Monday, May 22, 2023

Avanci Broadcast patent pool adds ETRI, KPN, NEC, NERC-DTV, thereby increasing coverage of ATSC 3.0 standard-essential patent families to 80%

In March, Avanci announced its first non-automotive standard-essential patent (SEP) pool: Avanci Broadcast, a pool for the ATSC 3.0 (also known as NextGenTV) broadcasting standard that is particularly popular in the United States and in South Korea.

At the time of its launch, the pool contained more than 70% of the ATSC 3.0-essential SEP families, and the vast majority of TV sets supporting ATSC 3.0 were licensed from the beginning (though it's important to consider that TV sets are not only the device category to implement ATSC 3.0; there are also set-top boxes, for instance). Some of the licensor are also major implementers, but not all initial licensees were also licensors (Sony is only a licensee).

The ATSC 3.0 pool was the first Avanci pool to announce Samsung as a licensor. Shortly thereafter, Samsung also joined Avanci's automotive SEP pool.

Today Avanci announced the Avanci Broadcast pool's expansion to "over 80% of essential patent families for the ATSC 3.0 broadcasting standard" through the addition of four licensors:

  • South Korean research institute ETRI,

  • Dutch telecommunications carrier KPN,

  • Japanese electronics giant NEC, and

  • China's Shanghai National Engineering Research Center of Digital Television (NERC-DTV).

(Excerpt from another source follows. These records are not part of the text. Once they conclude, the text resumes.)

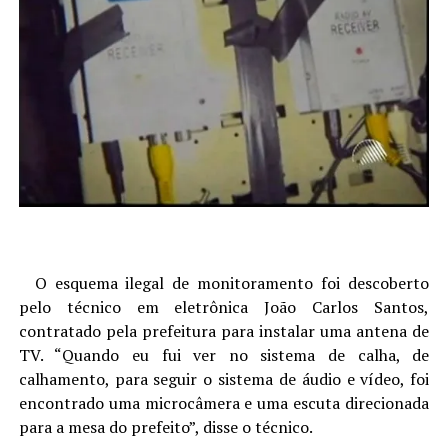
O esquema ilegal de monitoramento foi descoberto
pelo técnico em eletrônica João Carlos Santos,
contratado pela prefeitura para instalar uma antena de
TV. “Quando eu fui ver no sistema de calha, de
calhamento, para seguir o sistema de áudio e vídeo, foi
encontrado uma microcâmera e uma escuta direcionada
para a mesa do prefeito”, disse o técnico.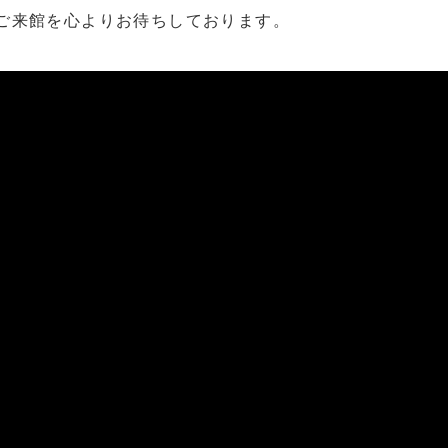
ご来館を心よりお待ちしております。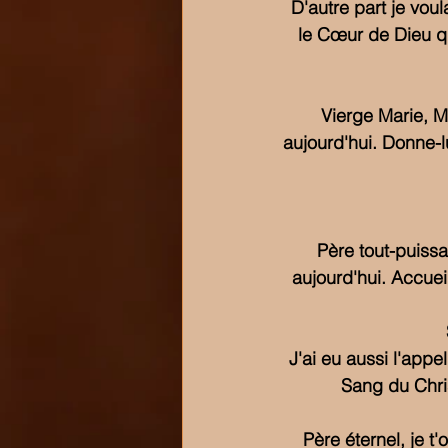
D'autre part je voul
le Cœur de Dieu qu
Vierge Marie, M
aujourd'hui. Donne-lu
Père tout-puissan
aujourd'hui. Accuei
J'ai eu aussi l'appe
Sang du Chri
Père éternel, je t'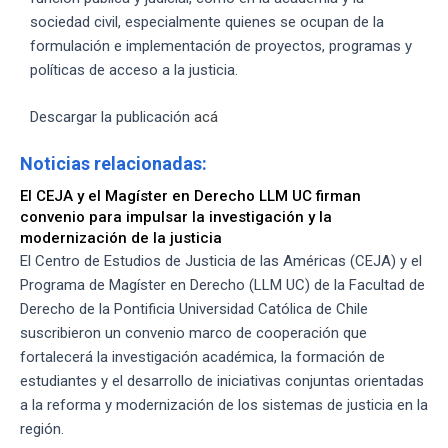
sociedad civil, especialmente quienes se ocupan de la
formulación e implementación de proyectos, programas y
políticas de acceso a la justicia.
Descargar la publicación
acá
Noticias relacionadas:
El CEJA y el Magíster en Derecho LLM UC firman
convenio para impulsar la investigación y la
modernización de la justicia
El Centro de Estudios de Justicia de las Américas (CEJA) y el
Programa de Magíster en Derecho (LLM UC) de la Facultad de
Derecho de la Pontificia Universidad Católica de Chile
suscribieron un convenio marco de cooperación que
fortalecerá la investigación académica, la formación de
estudiantes y el desarrollo de iniciativas conjuntas orientadas
a la reforma y modernización de los sistemas de justicia en la
región.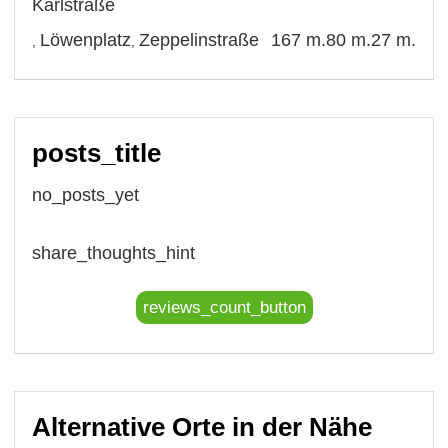
Karlstraße
Löwenplatz
Zeppelinstraße
167 m.
80 m.
27 m.
,
,
posts_title
no_posts_yet
share_thoughts_hint
reviews_count_button
Alternative Orte in der Nähe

Existing licensees (LG, Samsung, Sharp, Sony) are now automatically licensed to the new licensors' ATSC 3.0 SEPs as well, at no additional cost. That is a feature of the Avanci pools, but also of many other patent pools. In my opinion, the European Commission's recently somewhat negative take on patent pools does not give sufficient consideration to that (and not only to that) fact.